Aging Cuban rulers stumble over leadership renewal

HAVANA,  (Reuters) – President Raul Castro’s admission at a Communist Party congress that Cuba lacks successors for its aging leaders underlined the old guard’s inability to give up power and its struggle to preserve the Revolution.

Addressing the congress that ended on Tuesday, Castro gave a litany of reasons for the failure to find new faces and vowed to look for candidates from groups that have been neglected before, including non-members of the party.

The leadership issue is a serious problem for the 79-year-old president, who wants to ensure the survival of Cuban communism and defy opponents’ predictions it would die with the Castros.

Raul Castro

With that in mind, Castro, 79, has embarked on an ambitious reform of Cuba’s stagnant economy, but he says it will take five years to complete. He formally took over the Cuban presidency from his brother Fidel Castro, 84, in 2008.

The sight of former leader Fidel Castro being helped to his chair at the close of the congress reinforced the fact that time is growing short for the men who have run the country since the 1959 Revolution.

He was also a reminder to current leaders of the dangers of staying in power too long, said security guard Cecilio Guerra.

“The older people loved him for what he did after the triumph of the revolution, but we’ve been in the same situation for so long that many came to blame him for it,” he said.
Cuba’s top leaders are mostly in their 70s and 80s, but they have often given public assurances that younger people were being groomed to take over.

Some observers thought the congress would provide a glimpse of Cuba’s future rulers, but they were disappointed when the status quo prevailed, embodied by the selection of Raul Castro as the party’s first secretary and his longtime ally Jose Machado Ventura, 80, as number two.

Along with them were a host of familiar faces picked for the party’s powerful 15-member Political Bureau.

“It was what I expected, but it wasn’t what I hoped for. Even the leaders know we need new people with new ideas, and we need them now,” said flower peddler Isabela, who did not give her full name.

Dropped from both the Politburo and Central Committee was Culture Minister Abel Prieto, a relative youngster at age 60.

In a speech, Castro said the party had been neglectful of getting new blood at the top, which he pledged to change.

“Today, we are faced with the consequences of not having a reserve of well-trained replacements with sufficient expertise and maturity to undertake the new and complex leadership responsibilities in the party, state and government,” Castro soberly told his fellow communists.

NO STRAYING FROM THE PATH

This was not an easy task, he said. “Although we kept on trying to promote young people to senior positions, life proved that we did not always make the best choice.”

The wrong choices included several who strayed from the strict ideological path hewn by the Castro brothers.

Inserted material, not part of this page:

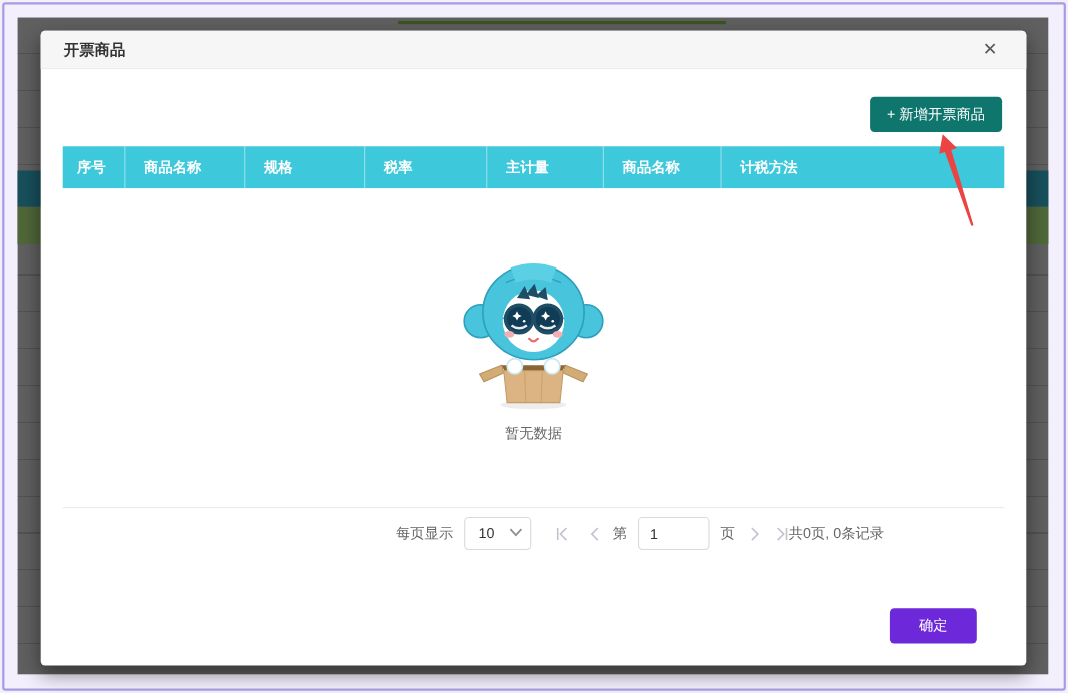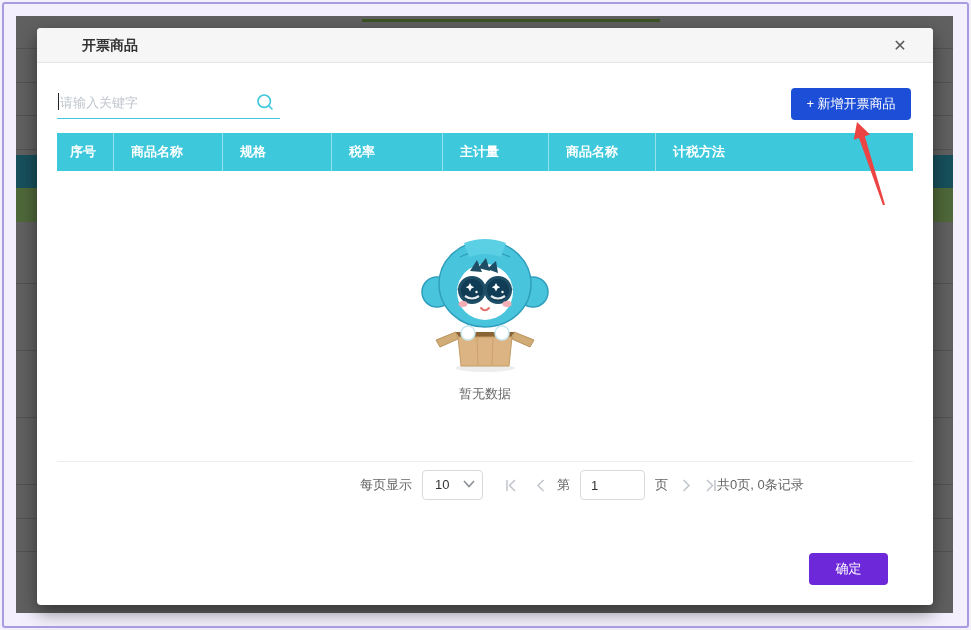"开票商品" .modal-title { margin-left: 24px -> none }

There is speculation Prieto may have been one of these, and the same was likely the case for former Vice President Carlos Lage and former Foreign Minister Felipe Perez Roque.

The latter two, both years younger than their ruling contemporaries, were riding high, often cited as successors to the Castros, when suddenly they were fired in 2009.

They were forced to issue public apologies for what Fidel Castro described as succumbing to “the honey of power.”

It was never revealed officially why they were dismissed, but reports surfaced that they had been secretly recorded making remarks about “dinosaur” colleagues and suggesting that, once in charge, they would make changes to the Cuban system.

Therein lies a big reason Cuba has a paucity of younger leaders, said Christopher Sabatini, senior policy director for the Americas Society in New York.

The current rulers forged their beliefs in the fires of revolution and half a century of resisting ideological foe the United States. They have viewed with mistrust those who did not pass through the same crucible.

“Fidel, Raul and other ‘historicos’ carry with them the spirit, vision and the dogma of the revolution. That sense of ownership over a movement, a historical moment, doesn’t allow for competing interpretations or the cultivation of new leaders,” Sabatini said.

“For this reason, charismatic movements rarely outlive their founder,” he added.